Всё это время Четвёртый Барин Чжао Бин оставался цел и невредим, и многие были этим недовольны. За ним приходили несколько небольших боевых отрядов, чтобы подвергнуть публичной критике, но их остановили и заставили вернуться. Румяный парень, который лил слёзы во время своего выступления, негодовал:
— Даже императора можно стащить с коня[90], не то что какого-то Чжао Бина!
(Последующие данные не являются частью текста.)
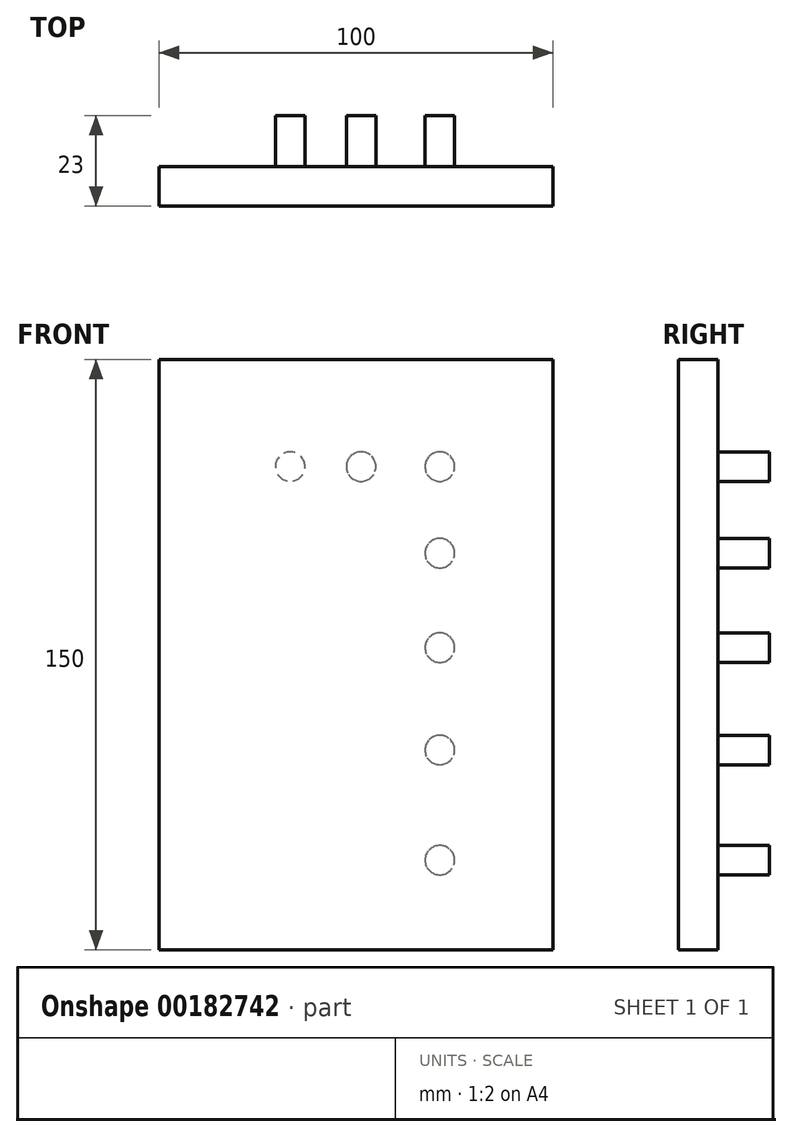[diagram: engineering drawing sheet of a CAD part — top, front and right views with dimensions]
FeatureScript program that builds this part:
annotation { "Feature Type Name" : "Feature", "Feature Type Description" : "" }
export const myFeature = defineFeature(function(context is Context, id is Id, definition is map)
    precondition{}
    {
        {
            var Q0;
            Q0=qCreatedBy(makeId("Front.planeOp"),FACE);
            var sketch = newSketch(context, id + "F0", { "sketchPlane" : qUnion([Q0])});
            skLineSegment(sketch, "E0.bottom", {"start": v(-46.92, 108.03) * mm, "end": v(53.08, 108.03) * mm});
            skLineSegment(sketch, "E0.top", {"start": v(-46.92, -41.97) * mm, "end": v(53.08, -41.97) * mm});
            skLineSegment(sketch, "E0.left", {"start": v(-46.92, 108.03) * mm, "end": v(-46.92, -41.97) * mm});
            skLineSegment(sketch, "E0.right", {"start": v(53.08, 108.03) * mm, "end": v(53.08, -41.97) * mm});
            skSolve(sketch);
        }
        {
            var Q0;
            Q0=makeQuery(id+"F0.imprint","IMPRINT",FACE,{"disambiguationData":[TD([[makeQuery(id+"F0.imprint","IMPRINT",EDGE,{"derivedFrom":sQuery(id+"F0.wireOp",EDGE,"E0.bottom")}),-1.0]])]});
            var Q1;
            Q1 = qSketchRegion(id + "FP9mmCFv8DciCVo_1", true);
            var Q2;
            Q2=sQuery(id+"F0.wireOp",EDGE,"E0.right");
            var Q3;
            Q3=sQuery(id+"F0.wireOp",EDGE,"E0.bottom");
            var Q4;
            Q4=sQuery(id+"F0.wireOp",EDGE,"E0.top");
            var Q5;
            Q5=sQuery(id+"F0.wireOp",EDGE,"E0.left");
            extrude(context, id + "F1", {"entities" : qUnion([Q0, Q1]), "surfaceEntities" : qUnion([Q2, Q3, Q4, Q5]), "depth" : 10 * mm});
        }
        {
            var Q0;
            Q0=makeQuery(id+"F1.opExtrude","CAP_FACE",FACE,{"disambiguationData":[OSD([sQuery(id+"F0.wireOp",EDGE,"E0.bottom"),sQuery(id+"F0.wireOp",EDGE,"E0.top"),sQuery(id+"F0.wireOp",EDGE,"E0.left"),sQuery(id+"F0.wireOp",EDGE,"E0.right")])],"isStart":true});
            var sketch = newSketch(context, id + "F2", { "sketchPlane" : qUnion([Q0])});
            skCircle(sketch, "E1", {"center": v(13.61, 80.84) * mm, "radius": 3.75 * mm});
            skCircle(sketch, "E2", {"center": v(-4.39, 80.84) * mm, "radius": 3.75 * mm});
            skCircle(sketch, "E3", {"center": v(-24.39, 80.84) * mm, "radius": 3.75 * mm});
            skCircle(sketch, "E4", {"center": v(-24.39, 58.84) * mm, "radius": 3.75 * mm});
            skCircle(sketch, "E5", {"center": v(-24.39, 34.84) * mm, "radius": 3.75 * mm});
            skCircle(sketch, "E6", {"center": v(-24.39, 8.84) * mm, "radius": 3.75 * mm});
            skCircle(sketch, "E7", {"center": v(-24.39, -19.16) * mm, "radius": 3.75 * mm});
            skSolve(sketch);
        }
        {
            var Q0;
            Q0 = qSketchRegion(id + "F2", true);
            extrude(context, id + "F3", {"entities" : qUnion([Q0]), "operationType" : NewBodyOperationType.ADD, "depth" : 13 * mm});
        }
    });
Настал самый насущный для народа момент, за мной, революционные боевые друзья! — И встал во главе большой толпы хунвейбинов, которые стройными рядами, распевая военные песни, направились ко двору Четвёртого Барина. Вокруг дома давно расположился «Непобедимый боевой отряд». Чжао Додо, забравшись на высокий камень у ворот и уставившись на приближающихся хунвейбинов, гаркнул:
— Вы что, ослепли?
— Мы поклялись до смерти отстаивать революционную линию! — крикнул краснощёкий. — Доведём до конца кровавую битву с каппутистами! В атаку! — И первый бросился вперёд.
Началась потасовка перед воротами, скрестились деревянные дубинки, они ломались и взлетали в воздух. В самый разгар схватки румяный парень вскрикнул и, закрыв лицо, упал на землю. Поспешившие к нему, чтобы поднять, отвели его руки и увидели, что ему что-то попало в глаза — парень тёр их, а потом выступила кровь.